NEW YORK (AP) — A one-time billionaire hedge fund founder tapped longtime friends who worked for public companies for secrets to earn tens of millions of dollars in illegal profits, a prosecutor told a jury Wednesday at what the government has described as the biggest hedge fund insider trading trial ever.
"Greed and corruption. That's what this case is all about," Assistant U.S. Attorney Jonathan Streeter told the jury in Manhattan at the start of his opening statement.
Raj Rajaratnam traded on secret information "again and again and again" between 2003 and 2009 as he operated a family of hedge funds at his New York-based hedge fund, Galleon Group LLC, Streeter said.
The trial comes more than a year after prosecutors announced that they had raised the stakes in their effort to root out corruption on Wall Street by using wiretaps for the first time on a wide scale to eavesdrop on the private conversations of insiders at public companies and at hedge funds. Too often, they said, those calls revealed insider information being passed around casually.

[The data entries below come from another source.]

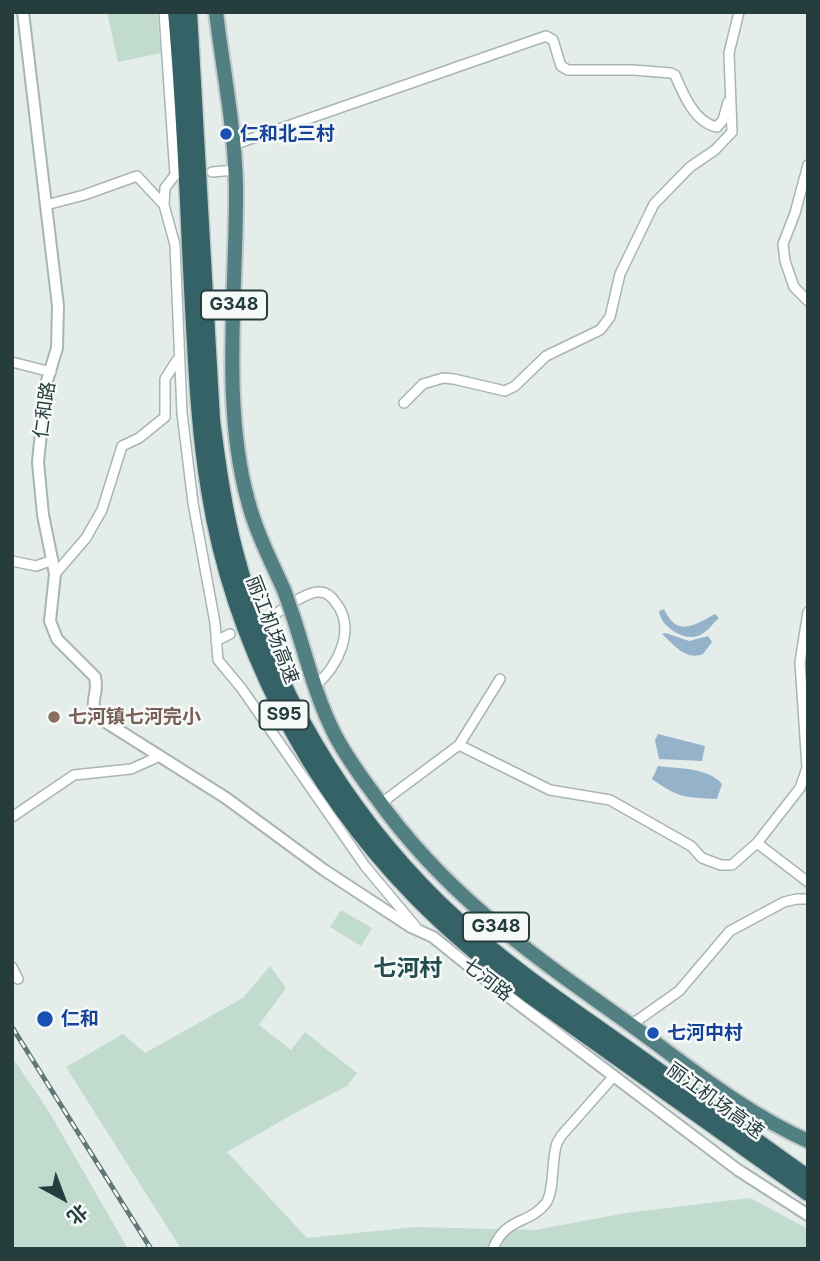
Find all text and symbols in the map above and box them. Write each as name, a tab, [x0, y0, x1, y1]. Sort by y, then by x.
place label: 仁和北三村	[240, 123, 335, 145]
marker: 仁和北三村	[218, 126, 234, 142]
road number: G348	[201, 290, 267, 320]
street label: 仁和路	[30, 380, 60, 440]
street label: 丽江机场高速	[241, 573, 303, 687]
road number: S95	[260, 700, 308, 730]
place label: 七河镇七河完小	[68, 706, 201, 728]
marker: 七河镇七河完小	[46, 709, 62, 725]
road number: G348	[463, 912, 529, 942]
street label: 七河路	[458, 953, 516, 1007]
district label: 七河村	[374, 955, 442, 983]
place label: 仁和	[61, 1008, 99, 1030]
marker: 仁和	[35, 1009, 55, 1029]
place label: 七河中村	[667, 1022, 743, 1044]
marker: 七河中村	[645, 1025, 661, 1041]
street label: 丽江机场高速	[662, 1058, 768, 1144]
north arrow	[28, 1163, 98, 1233]
text: 北	[62, 1199, 92, 1229]

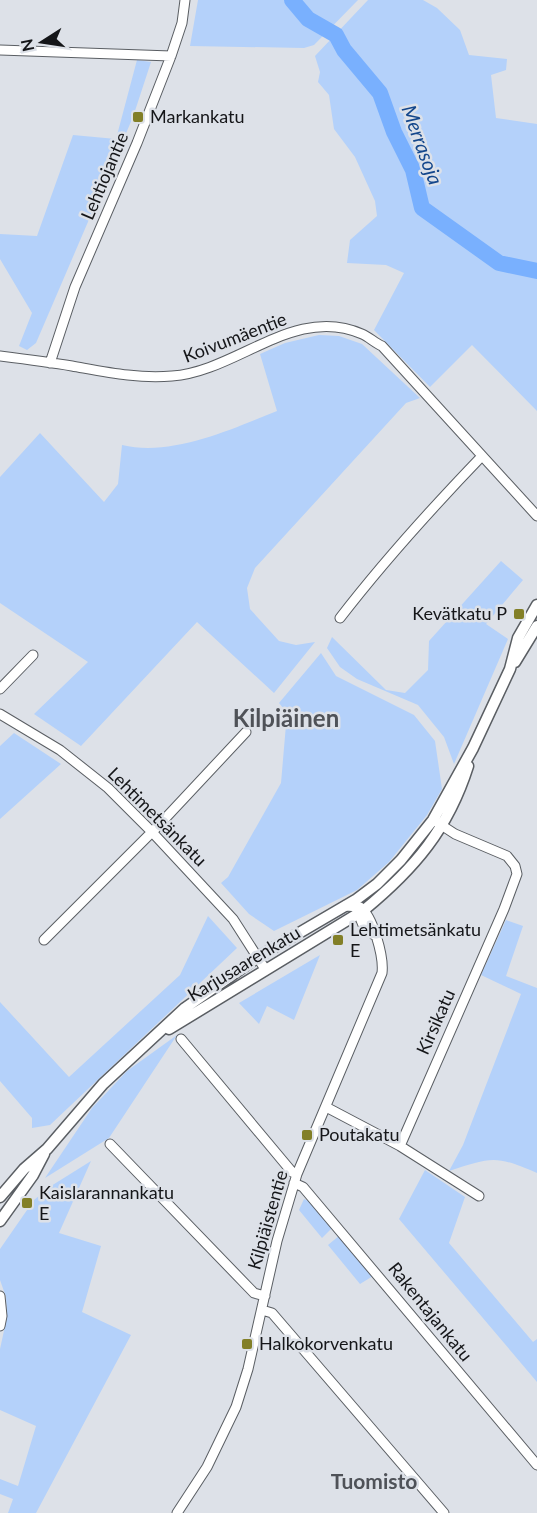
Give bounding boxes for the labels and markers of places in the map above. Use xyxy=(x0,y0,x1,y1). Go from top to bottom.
place label: Markankatu xyxy=(150,105,245,127)
marker: Markankatu xyxy=(131,110,145,124)
place label: Kevätkatu P xyxy=(412,602,507,624)
marker: Kevätkatu P xyxy=(512,607,526,621)
place label: Lehtimetsänkatu E xyxy=(350,918,481,961)
marker: Lehtimetsänkatu E xyxy=(331,933,345,947)
place label: Poutakatu xyxy=(319,1123,399,1145)
marker: Poutakatu xyxy=(300,1128,314,1142)
place label: Kaislarannankatu E xyxy=(39,1181,174,1224)
marker: Kaislarannankatu E xyxy=(20,1196,34,1210)
place label: Halkokorvenkatu xyxy=(259,1332,393,1354)
marker: Halkokorvenkatu xyxy=(240,1337,254,1351)

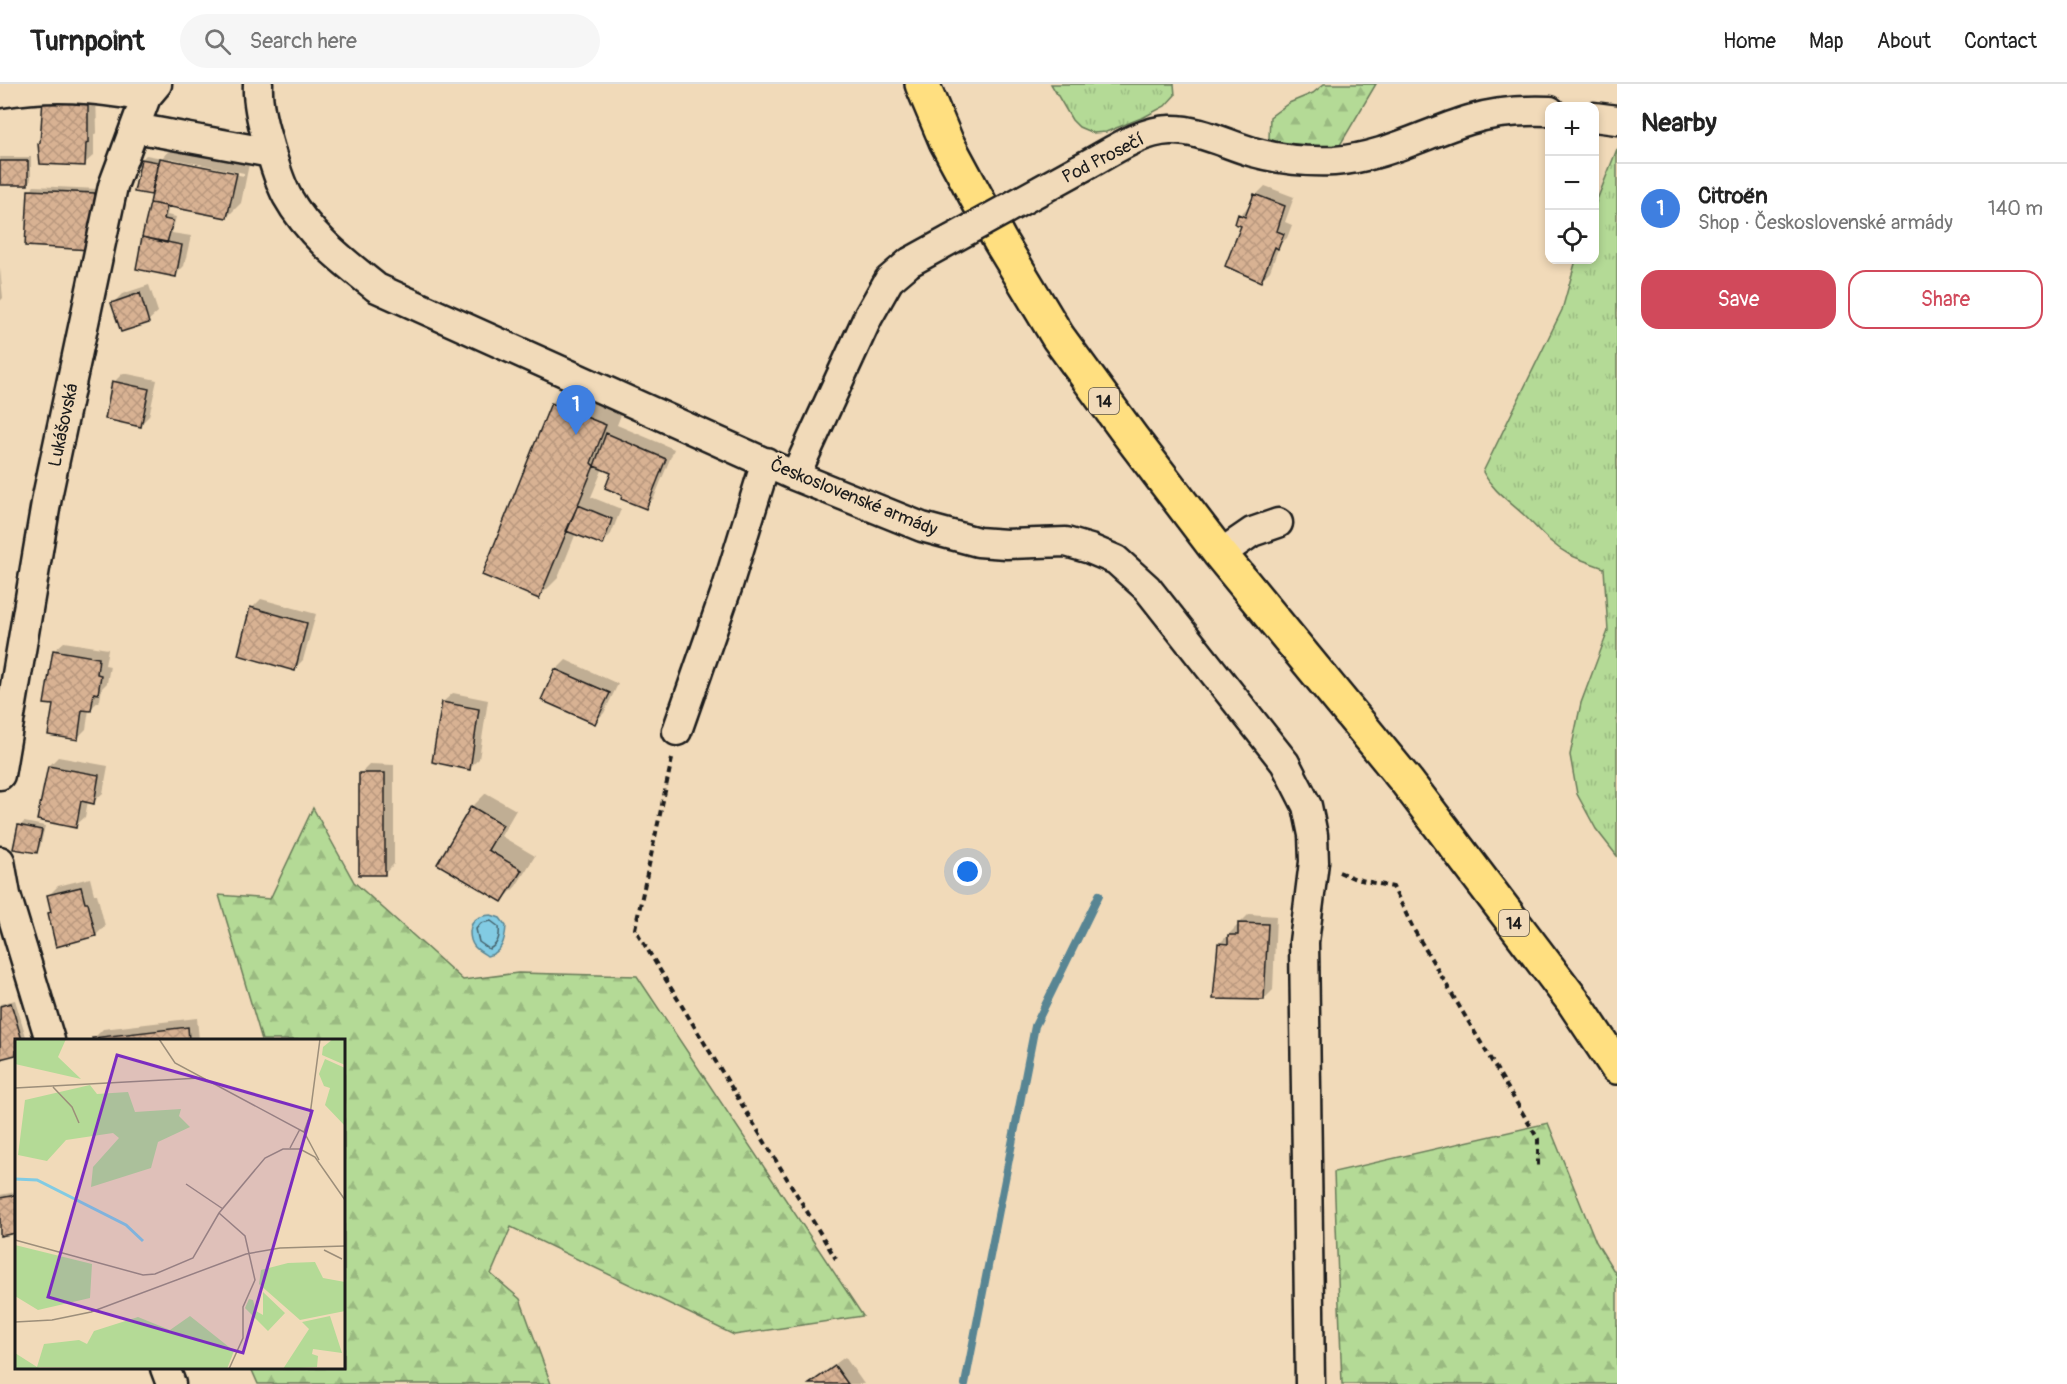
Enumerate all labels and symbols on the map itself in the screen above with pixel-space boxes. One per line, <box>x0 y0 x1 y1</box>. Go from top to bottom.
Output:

Rajaratnam has pleaded not guilty to securities fraud and conspiracy to commit securities fraud. The Galleon founder, who has been free on $100 million bail since his October 2008 arrest, stood up briefly as his name was mentioned when jurors entered the room for opening statements.
Defense lawyer John Dowd told the jury "the evidence will show the government has it wrong. And the government has it wrong because it believed the word of unbelievable people."
He said the government "ignored the public record and failed to do its homework."